A complementary square-error clustering criterion and initialization of K-means
Boris Mirkin
Higher School of Economics, Russia
Birkbeck University of London, UK
: J Comput Eng Inf Technol
Abstract
Clustering is a set of major data analysis techniques. The square-error clustering criterion underlies most popular clustering methods including K-means partitioning and Ward agglomeration. For the K-means, the square-error criterion to be minimized is the sum of squared Euclidean distances from all the objects to their respective cluster centers/means, W(S,c), where S is the sought partition of the set of objects and c is the set of within-cluster means. The method’s popularity stems from the simplicity of computation and interpretation.
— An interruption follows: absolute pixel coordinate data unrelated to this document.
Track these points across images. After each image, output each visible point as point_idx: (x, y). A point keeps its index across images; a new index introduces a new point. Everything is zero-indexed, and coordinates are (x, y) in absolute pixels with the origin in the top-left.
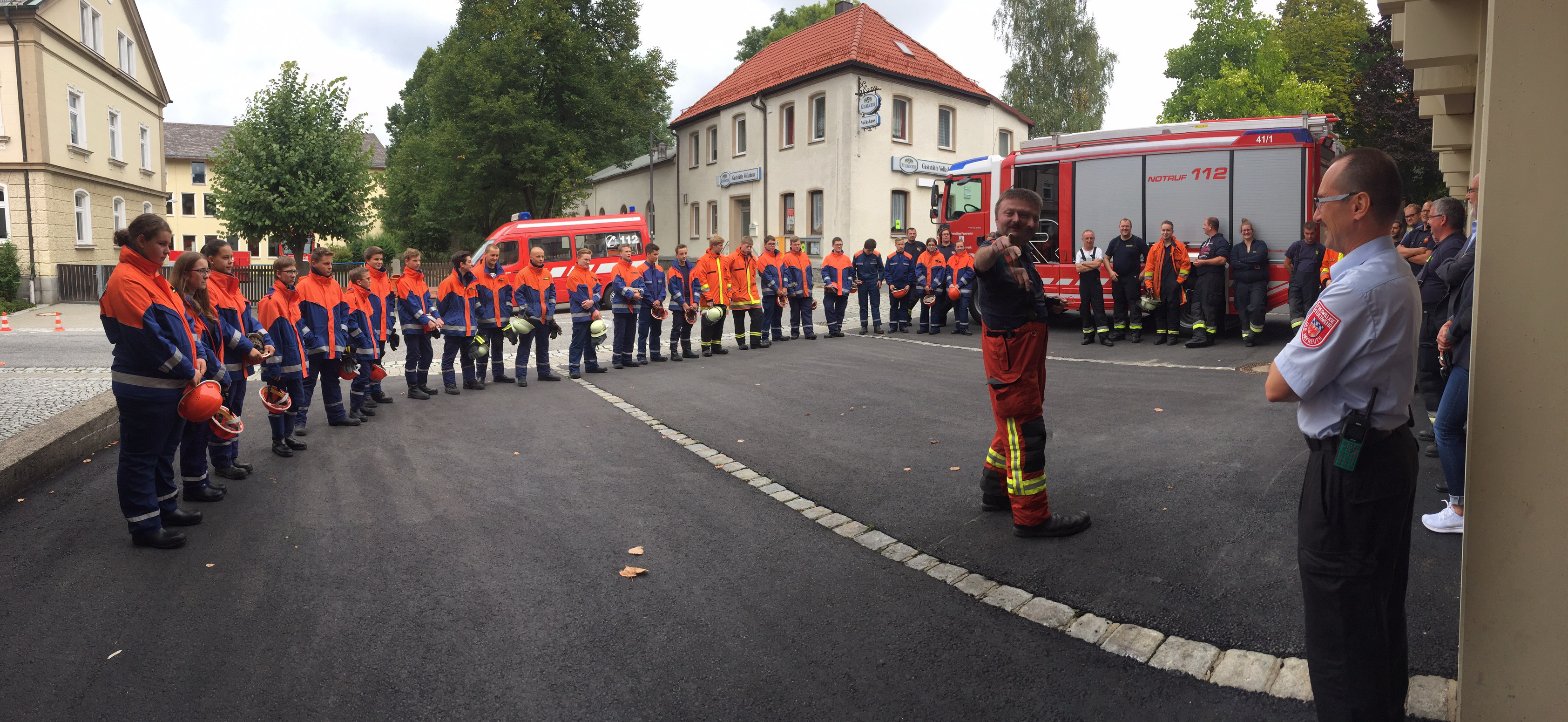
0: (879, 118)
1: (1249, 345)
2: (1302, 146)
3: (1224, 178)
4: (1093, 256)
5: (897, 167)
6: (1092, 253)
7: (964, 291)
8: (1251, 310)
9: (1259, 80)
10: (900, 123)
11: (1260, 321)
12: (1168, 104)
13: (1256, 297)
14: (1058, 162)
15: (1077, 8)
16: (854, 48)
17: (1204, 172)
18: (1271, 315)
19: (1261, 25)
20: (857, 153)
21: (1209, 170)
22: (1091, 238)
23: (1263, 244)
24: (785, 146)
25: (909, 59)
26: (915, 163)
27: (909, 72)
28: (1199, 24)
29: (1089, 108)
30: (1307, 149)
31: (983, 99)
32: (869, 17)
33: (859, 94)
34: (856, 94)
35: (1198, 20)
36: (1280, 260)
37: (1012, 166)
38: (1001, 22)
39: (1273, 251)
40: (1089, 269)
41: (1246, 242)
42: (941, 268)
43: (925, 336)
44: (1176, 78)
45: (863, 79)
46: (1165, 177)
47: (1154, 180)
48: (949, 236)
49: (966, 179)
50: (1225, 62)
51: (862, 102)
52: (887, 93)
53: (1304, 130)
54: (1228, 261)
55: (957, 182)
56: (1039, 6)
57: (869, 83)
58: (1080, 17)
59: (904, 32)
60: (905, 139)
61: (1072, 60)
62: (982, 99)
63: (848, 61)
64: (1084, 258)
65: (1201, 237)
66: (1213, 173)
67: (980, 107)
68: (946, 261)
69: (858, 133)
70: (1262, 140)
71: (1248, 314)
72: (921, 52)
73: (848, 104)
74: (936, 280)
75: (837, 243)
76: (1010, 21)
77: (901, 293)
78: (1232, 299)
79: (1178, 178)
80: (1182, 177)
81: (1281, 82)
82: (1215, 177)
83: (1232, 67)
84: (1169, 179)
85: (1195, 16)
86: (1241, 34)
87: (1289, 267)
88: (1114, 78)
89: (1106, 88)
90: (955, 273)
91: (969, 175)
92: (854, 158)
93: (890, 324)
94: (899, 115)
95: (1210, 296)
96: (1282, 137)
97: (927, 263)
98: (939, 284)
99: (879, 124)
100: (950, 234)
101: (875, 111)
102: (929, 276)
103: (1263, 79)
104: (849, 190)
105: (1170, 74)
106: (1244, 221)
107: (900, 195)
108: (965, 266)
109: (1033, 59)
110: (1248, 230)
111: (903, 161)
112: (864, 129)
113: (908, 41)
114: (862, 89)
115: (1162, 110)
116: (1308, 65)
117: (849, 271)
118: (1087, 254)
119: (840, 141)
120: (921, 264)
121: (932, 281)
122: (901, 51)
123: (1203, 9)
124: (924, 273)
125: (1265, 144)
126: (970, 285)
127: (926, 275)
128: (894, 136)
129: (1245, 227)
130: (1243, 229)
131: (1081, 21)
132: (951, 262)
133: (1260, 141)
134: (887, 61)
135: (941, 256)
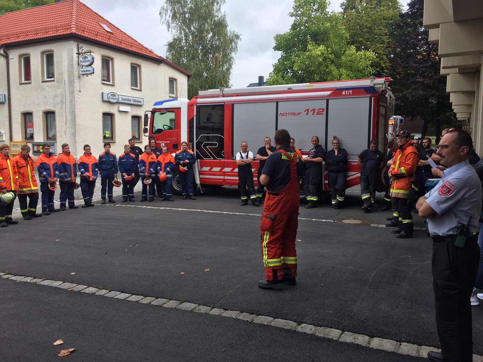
0: (93, 69)
1: (337, 208)
2: (370, 96)
3: (323, 114)
4: (247, 156)
5: (105, 99)
6: (246, 155)
7: (169, 176)
8: (338, 188)
9: (331, 51)
10: (106, 72)
11: (342, 194)
12: (276, 66)
13: (340, 180)
14: (224, 104)
15: (215, 9)
16: (74, 26)
17: (311, 111)
18: (349, 191)
19: (333, 19)
20: (79, 90)
21: (314, 110)
22: (246, 146)
23: (345, 151)
24: (23, 81)
25: (110, 34)
26: (117, 97)
27: (111, 42)
28: (295, 20)
29: (223, 65)
30: (373, 98)
31: (158, 61)
32: (81, 7)
33: (78, 54)
34: (76, 53)
35: (294, 18)
36: (355, 160)
37: (195, 105)
38: (164, 14)
39: (351, 155)
40: (245, 164)
41: (334, 149)
42: (154, 162)
43: (145, 203)
44: (280, 51)
45: (81, 45)
46: (289, 113)
47: (283, 115)
48: (155, 143)
49: (164, 111)
50: (310, 42)
51: (81, 59)
52: (97, 55)
53: (371, 87)
54: (324, 160)
55: (159, 113)
56: (190, 5)
57: (85, 48)
58: (217, 14)
59: (104, 18)
60: (109, 81)
61: (212, 37)
62: (156, 60)
63: (70, 34)
64: (242, 157)
65: (309, 147)
66: (316, 111)
67: (156, 65)
68: (157, 158)
69: (79, 77)
70: (345, 93)
71: (336, 190)
72: (116, 31)
73: (71, 60)
74: (152, 169)
75: (86, 148)
76: (170, 14)
77: (131, 178)
78: (326, 182)
79: (296, 114)
80: (299, 114)
81: (345, 51)
82: (317, 114)
83: (314, 45)
84: (291, 114)
85: (292, 15)
86: (321, 25)
87: (360, 164)
88: (238, 49)
89: (233, 54)
90: (163, 165)
91: (166, 109)
92: (76, 92)
93: (123, 197)
94: (105, 67)
95: (313, 179)
96: (357, 91)
97: (146, 159)
98: (154, 172)
99: (93, 73)
100: (155, 141)
101: (90, 65)
102: (147, 167)
103: (333, 50)
104: (74, 112)
105: (277, 48)
106: (335, 138)
107: (108, 117)
108: (169, 161)
109: (186, 35)
110: (336, 143)
111: (109, 95)
112: (83, 75)
113: (107, 23)
114: (80, 51)
115: (273, 70)
116: (360, 39)
117: (96, 165)
118: (244, 155)
119: (67, 82)
120: (142, 160)
121: (149, 170)
122: (104, 29)
123: (297, 12)
124: (144, 165)
125: (347, 95)
126: (172, 173)
127: (145, 166)
128: (103, 80)
129: (335, 141)
130: (334, 142)
131: (217, 16)
132: (160, 159)
133: (344, 94)
134: (97, 35)
135: (154, 156)
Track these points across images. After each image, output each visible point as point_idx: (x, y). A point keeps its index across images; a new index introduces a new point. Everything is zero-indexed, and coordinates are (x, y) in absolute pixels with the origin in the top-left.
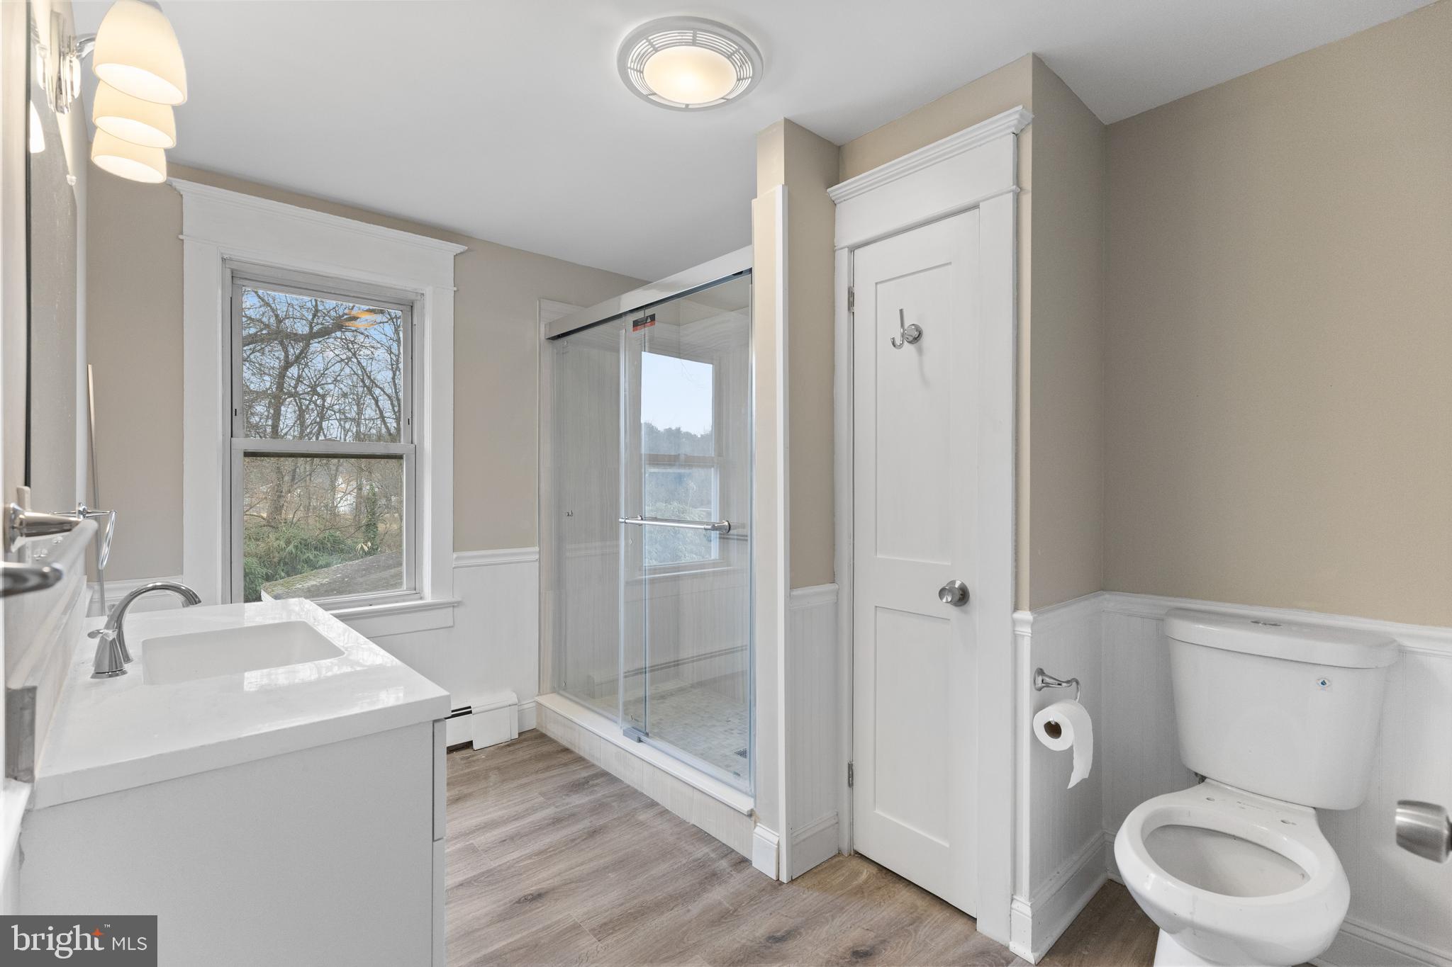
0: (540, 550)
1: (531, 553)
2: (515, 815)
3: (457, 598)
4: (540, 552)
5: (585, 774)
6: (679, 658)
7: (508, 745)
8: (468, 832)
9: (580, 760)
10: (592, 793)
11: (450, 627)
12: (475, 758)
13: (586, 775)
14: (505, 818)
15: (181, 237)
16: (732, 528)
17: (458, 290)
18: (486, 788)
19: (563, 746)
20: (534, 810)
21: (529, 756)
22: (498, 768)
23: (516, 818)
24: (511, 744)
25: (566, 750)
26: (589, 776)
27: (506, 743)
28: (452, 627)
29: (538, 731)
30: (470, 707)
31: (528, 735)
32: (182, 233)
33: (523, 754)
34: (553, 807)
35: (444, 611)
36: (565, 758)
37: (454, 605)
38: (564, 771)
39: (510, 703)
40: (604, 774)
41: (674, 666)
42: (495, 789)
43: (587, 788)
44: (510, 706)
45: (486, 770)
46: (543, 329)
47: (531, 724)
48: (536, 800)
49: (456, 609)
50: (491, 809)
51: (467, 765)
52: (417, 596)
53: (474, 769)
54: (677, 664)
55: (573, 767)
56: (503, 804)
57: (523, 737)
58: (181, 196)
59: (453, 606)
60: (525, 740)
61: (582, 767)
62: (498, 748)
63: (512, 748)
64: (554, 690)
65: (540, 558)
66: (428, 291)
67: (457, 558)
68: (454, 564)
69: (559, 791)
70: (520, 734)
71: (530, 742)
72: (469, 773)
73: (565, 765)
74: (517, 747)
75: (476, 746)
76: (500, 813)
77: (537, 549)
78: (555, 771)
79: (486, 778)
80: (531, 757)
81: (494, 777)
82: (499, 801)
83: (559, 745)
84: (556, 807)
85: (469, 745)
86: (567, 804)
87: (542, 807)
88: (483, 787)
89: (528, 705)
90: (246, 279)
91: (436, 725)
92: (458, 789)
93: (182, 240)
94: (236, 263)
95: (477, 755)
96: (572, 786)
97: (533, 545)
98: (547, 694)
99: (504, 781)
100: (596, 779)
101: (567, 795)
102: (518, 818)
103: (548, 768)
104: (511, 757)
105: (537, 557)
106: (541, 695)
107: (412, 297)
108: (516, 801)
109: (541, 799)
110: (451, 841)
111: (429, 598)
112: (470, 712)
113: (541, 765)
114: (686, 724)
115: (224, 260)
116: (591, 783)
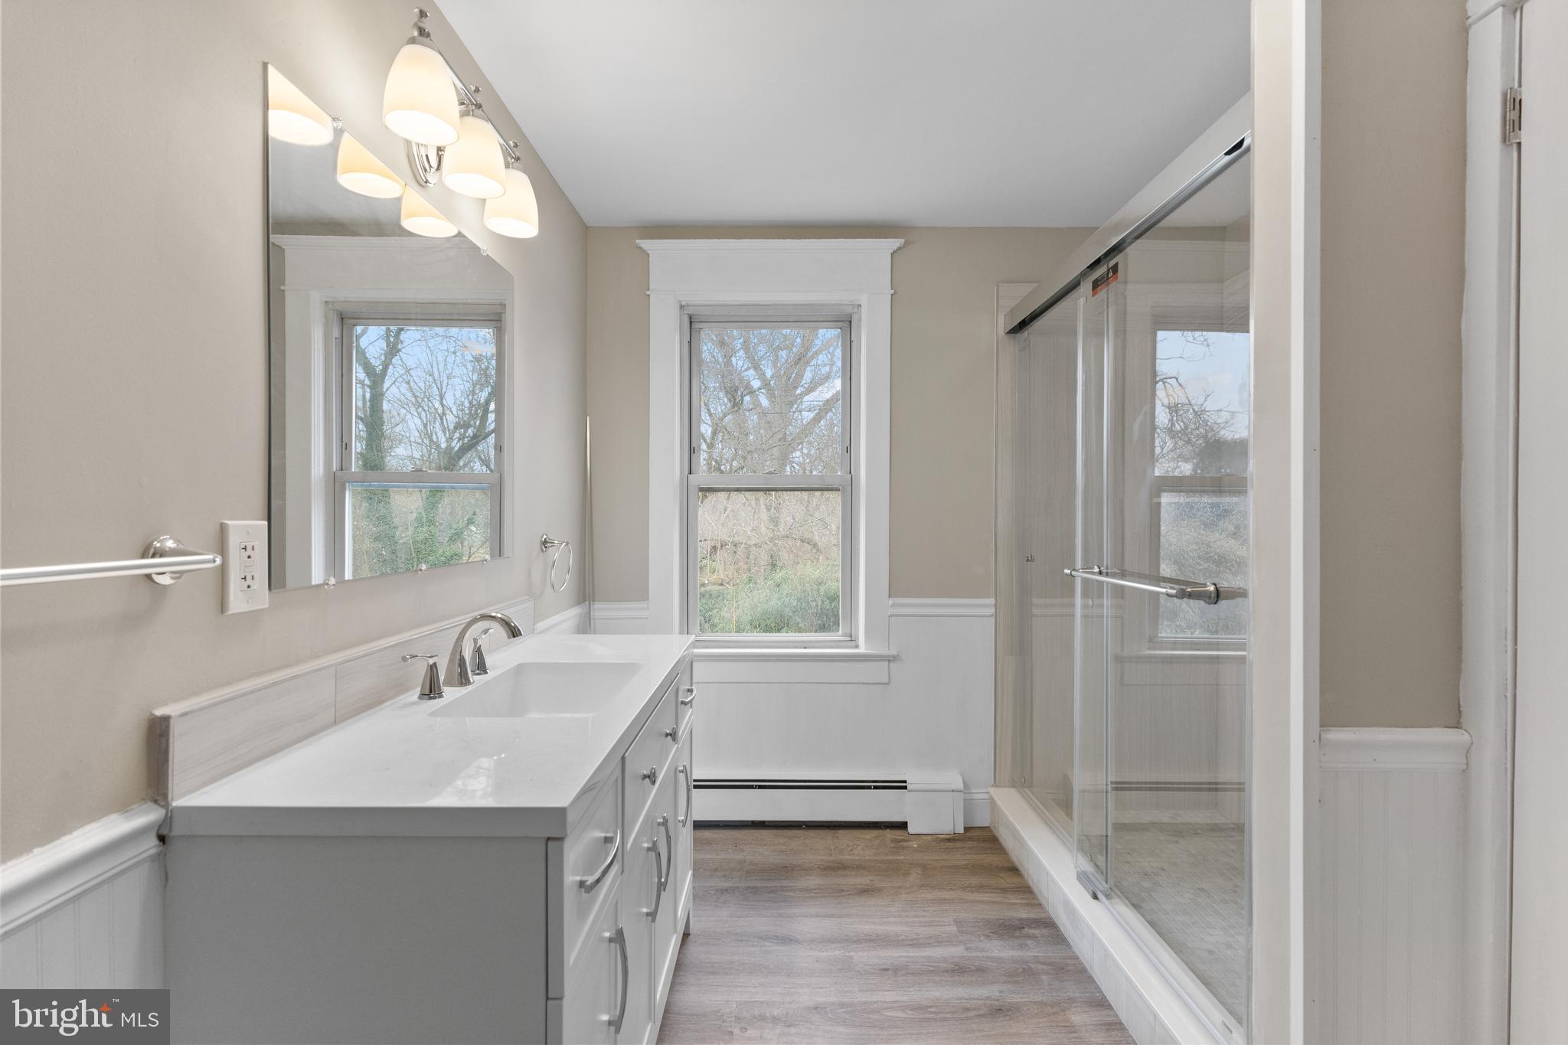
0: (996, 602)
1: (986, 606)
2: (914, 939)
3: (893, 652)
4: (995, 605)
5: (1023, 914)
6: (1218, 781)
7: (949, 840)
8: (855, 939)
9: (1026, 890)
10: (1021, 947)
11: (884, 684)
12: (906, 844)
13: (1024, 916)
14: (900, 938)
15: (648, 293)
16: (1222, 595)
17: (895, 293)
18: (900, 887)
19: (1013, 863)
20: (938, 941)
21: (965, 862)
22: (924, 867)
23: (914, 943)
24: (953, 839)
25: (1014, 870)
26: (1028, 919)
27: (948, 836)
28: (888, 684)
29: (991, 831)
30: (905, 782)
31: (978, 833)
32: (649, 290)
33: (959, 858)
34: (963, 947)
35: (879, 663)
36: (1008, 880)
37: (891, 659)
38: (999, 899)
39: (953, 788)
40: (1049, 924)
41: (1209, 790)
42: (908, 893)
43: (1017, 937)
44: (953, 791)
45: (911, 864)
46: (1001, 321)
47: (982, 820)
48: (947, 928)
49: (892, 664)
50: (892, 919)
51: (894, 850)
52: (853, 643)
53: (898, 858)
54: (1214, 787)
55: (1013, 899)
56: (907, 917)
57: (969, 834)
58: (648, 255)
59: (889, 661)
60: (971, 839)
61: (1024, 901)
62: (936, 839)
63: (951, 845)
64: (1013, 784)
65: (996, 613)
66: (863, 300)
67: (893, 605)
68: (890, 611)
69: (980, 927)
70: (967, 829)
71: (975, 844)
72: (890, 862)
73: (1004, 891)
74: (958, 844)
75: (911, 829)
76: (898, 929)
77: (992, 601)
78: (987, 895)
79: (906, 874)
80: (968, 864)
81: (915, 877)
82: (906, 911)
83: (1009, 860)
84: (967, 949)
85: (903, 826)
86: (982, 950)
87: (949, 941)
88: (898, 885)
89: (979, 794)
90: (702, 322)
91: (550, 844)
92: (870, 877)
93: (649, 295)
94: (691, 308)
95: (910, 841)
96: (1000, 926)
97: (990, 597)
98: (1004, 786)
99: (922, 886)
100: (1035, 928)
101: (989, 936)
102: (916, 944)
103: (980, 888)
104: (945, 857)
105: (993, 611)
106: (996, 786)
107: (848, 310)
108: (925, 919)
109: (954, 929)
110: (833, 942)
111: (862, 649)
112: (905, 788)
113: (975, 880)
114: (1202, 890)
115: (682, 307)
116: (1026, 930)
Yet there is a catch: the user is to specify both the number of clusters and the initial locations of cluster centers, which can be of an issue sometimes. To tackle the problem, the current author proposes using the complementary criterion. It is not difficult to prove that there is a complementary criterion, B(S,c), to be maximized, such that W(S,c)+B(S,c)=T where T is the data scatter. The complementary criterion B(S,c) is the sum of individual cluster contributions, equal each to the product of the cluster’s cardinality and the squared Euclidean distance from the cluster’s center to 0. Therefore, the complementary criterion leads to a set of anomalous clusters, which can be found either one-by-one or in parallel. Our experiments show that methods emerging in this perspective are competitive, and frequently superior, to other initialization methods.
Biography
Boris Mirkin holds a PhD in Computer Science and DSc in Systems Engineering from Institute for Systems Studies of the Academy of Sciences and State Committee of Science and Technology of the USSR. He published a dozen monographs and a hundred refereed papers. He develops methods for clustering and interpretation of complex data within the data recovery perspective. Currently, these approaches are being extended to automation of text analysis including use of hierarchical ontologies.